PS e PSD aprovam sétimo estado de emergência devido à Covid-19. Irá vigorar até 7 de janeiro

O prolongamento deste estado de exceção foi aprovado com os votos favoráveis do PS, PSD e da deputada não-inscrita Cristina Rodrigues. Já o PCP, PEV, Chega, Iniciativa Liberal e a deputada Joacine Katar Moreira votaram contra e o Bloco de Esquerda, CDS-PP e PAN abstiveram-se.

A Assembleia da República aprovou esta quinta-feira a renovação do estado de emergência até 7 de janeiro, que irá permitir ao Governo tomar medidas para conter a pandemia da Covid-19 durante o Natal e Ano Novo. O prolongamento deste estado de exceção foi aprovado com os votos favoráveis do PS, PSD e da deputada não-inscrita Cristina Rodrigues. Já o PCP, PEV, Chega, Iniciativa Liberal e a deputada Joacine Katar Moreira votaram contra e o Bloco de Esquerda, CDS-PP e PAN abstiveram-se.

O novo estado de emergência deverá vigorar de 24 de dezembro e 7 de janeiro. O projeto de decreto enviado pelo Presidente da República, Marcelo Rebelo de Sousa, ao Parlamento, permitir ao Governo estabelecer as “medidas a tomar durante os períodos de Natal e Fim do Ano”. Neste diploma, ao contrário dos anteriores, está previsto que a violação das normas do estado de emergência configura crime de desobediência.

Tirando isso, o decreto presidencial é semelhante ao anterior, prevendo a imposição das “restrições necessárias” nos municípios com “níveis mais elevados de risco” de forma a “reduzir o risco de contágio e executar as medidas de prevenção e combate à epidemia, devendo as medidas a adotar ser calibradas em função do grau de risco de cada município”, e a possibilidade de ser decretado novamente o “confinamento compulsivo”.

Este é o sétimo estado de emergência a ser aprovado na Assembleia da República devido à pandemia de Covid-19. A partir do decreto presidencial autorizado pelo Parlamento, o Conselho de Ministros deverá reunir-se ao final da tarde para começar a definir as medidas que vão vigorar nos períodos das festas de Natal e de Ano Novo.

Alertas, críticas e elogios

Durante o debate, que antecedeu a votação no Parlamento, a deputada do PS Constança Urbano de Sousa defendeu que “todo o cuidado é pouco e nenhum sacrifício é demais quando está em jogo a vida das pessoas” e que é preciso manter as normas de segurança dado que a pandemia “ainda não está controlada”. Pelo PSD, o deputado Carlos Peixoto anunciou que a bancada social-democrata iria acompanhar o voto a favor do PS, mas alertou para a “legítima apreensão e desconfiança” sobre as regras pré-definidas para o Natal e Ano Novo.

“Todos estamos cansados destas medidas, mas é importante não baixarmos os braços”, defendeu a deputada não-inscrita Cristina Rodrigues, que apoiou o PS e PSD no voto a favor ao diploma.
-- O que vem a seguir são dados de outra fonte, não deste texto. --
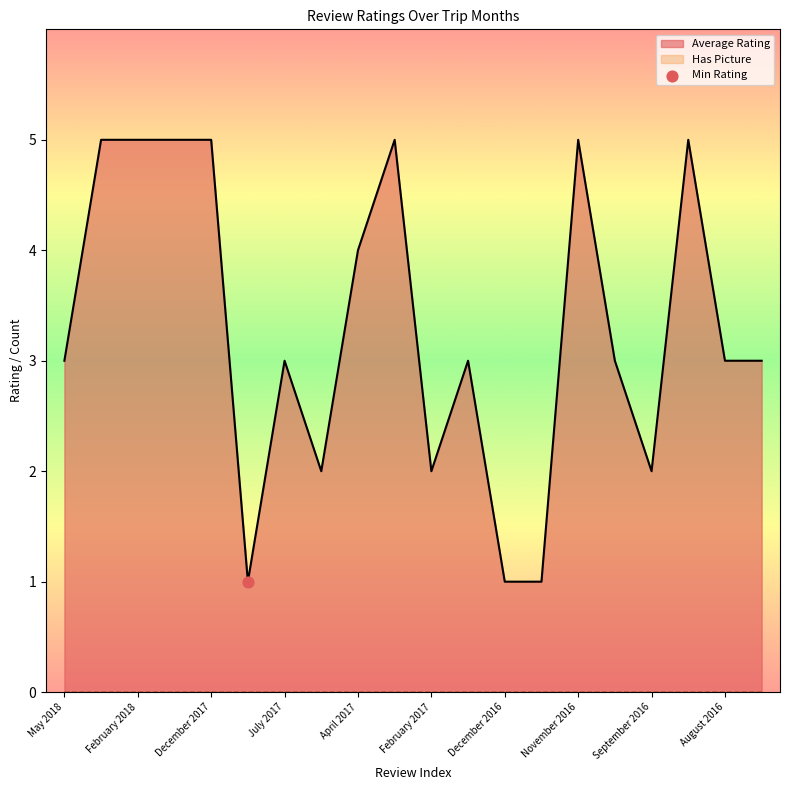

The value of Average Rating at February 2018 is 5. True or false?

True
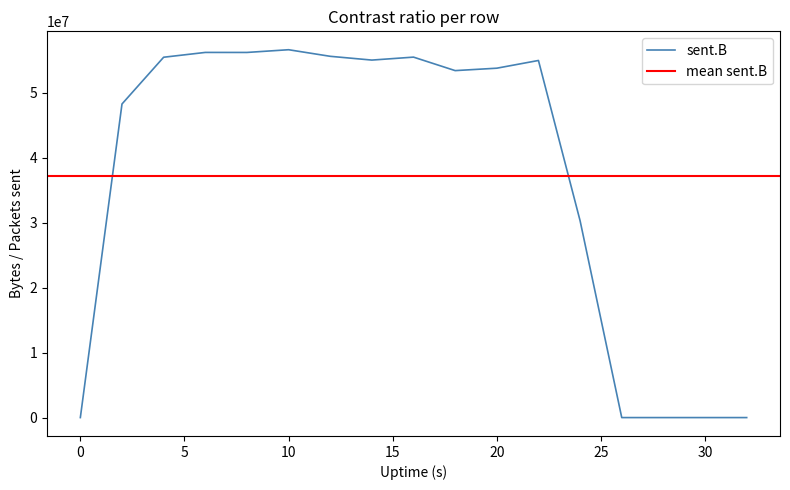

What is the change in value from 6 to 18?

-2799713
Já o Bloco de Esquerda, CDS-PP e PAN mantiveram a abstenção face ao decreto presidencial, tal como já se tinha verificado em votações anteriores. Segundo o líder parlamentar bloquista, Pedro Filipe Soares, disse que “já se consegue ver uma luz ao fundo do túnel desta segunda vaga” e advertiu que “este estado de emergência deve responder à preparação do país para uma putativa terceira vaga”.

Do CDS-PP, o deputado João Almeida lançou críticas ao Governo por renovar “quase automaticamente” o estado de emergência por não ter tomado “as medidas necessárias” para combater a pandemia. Por sua vez, o PAN destacou a necessidade de não se normalizar a renovação do estado de emergência e disse que as medidas impostas devem ser “absolutamente proporcionais” face ao estado atual do país e das celebrações da quadra natalícia.

O PCP, PEV, Chega e Iniciativa Liberal voltaram também a chumbar a renovação do estado de emergência. O líder parlamentar do PCP, João Oliveira, insistiu que “a verdadeira emergência que o país enfrenta não é a aplicação de medidas restritivas, mas sim de medidas que assegurem o conseguimento da vida nacional em condições de segurança sanitárias, com reforço do Serviço Nacional de Saúde (SNS) em primeiro lugar”.

A mesma posição de princípio do PCP foi defendida pelo PEV e pela deputada não-inscrita Joacine Katar Moreira. Já o Chega votou contra por considerar que a pandemia “não resolve com estados por cima de estados”, e o Iniciativa Liberal manteve a posição, que tem defendido desde o início, e apontam que a experiência já acumulada dos estados de emergência anteriores já deveriam ter dado “outras soluções” aos governantes.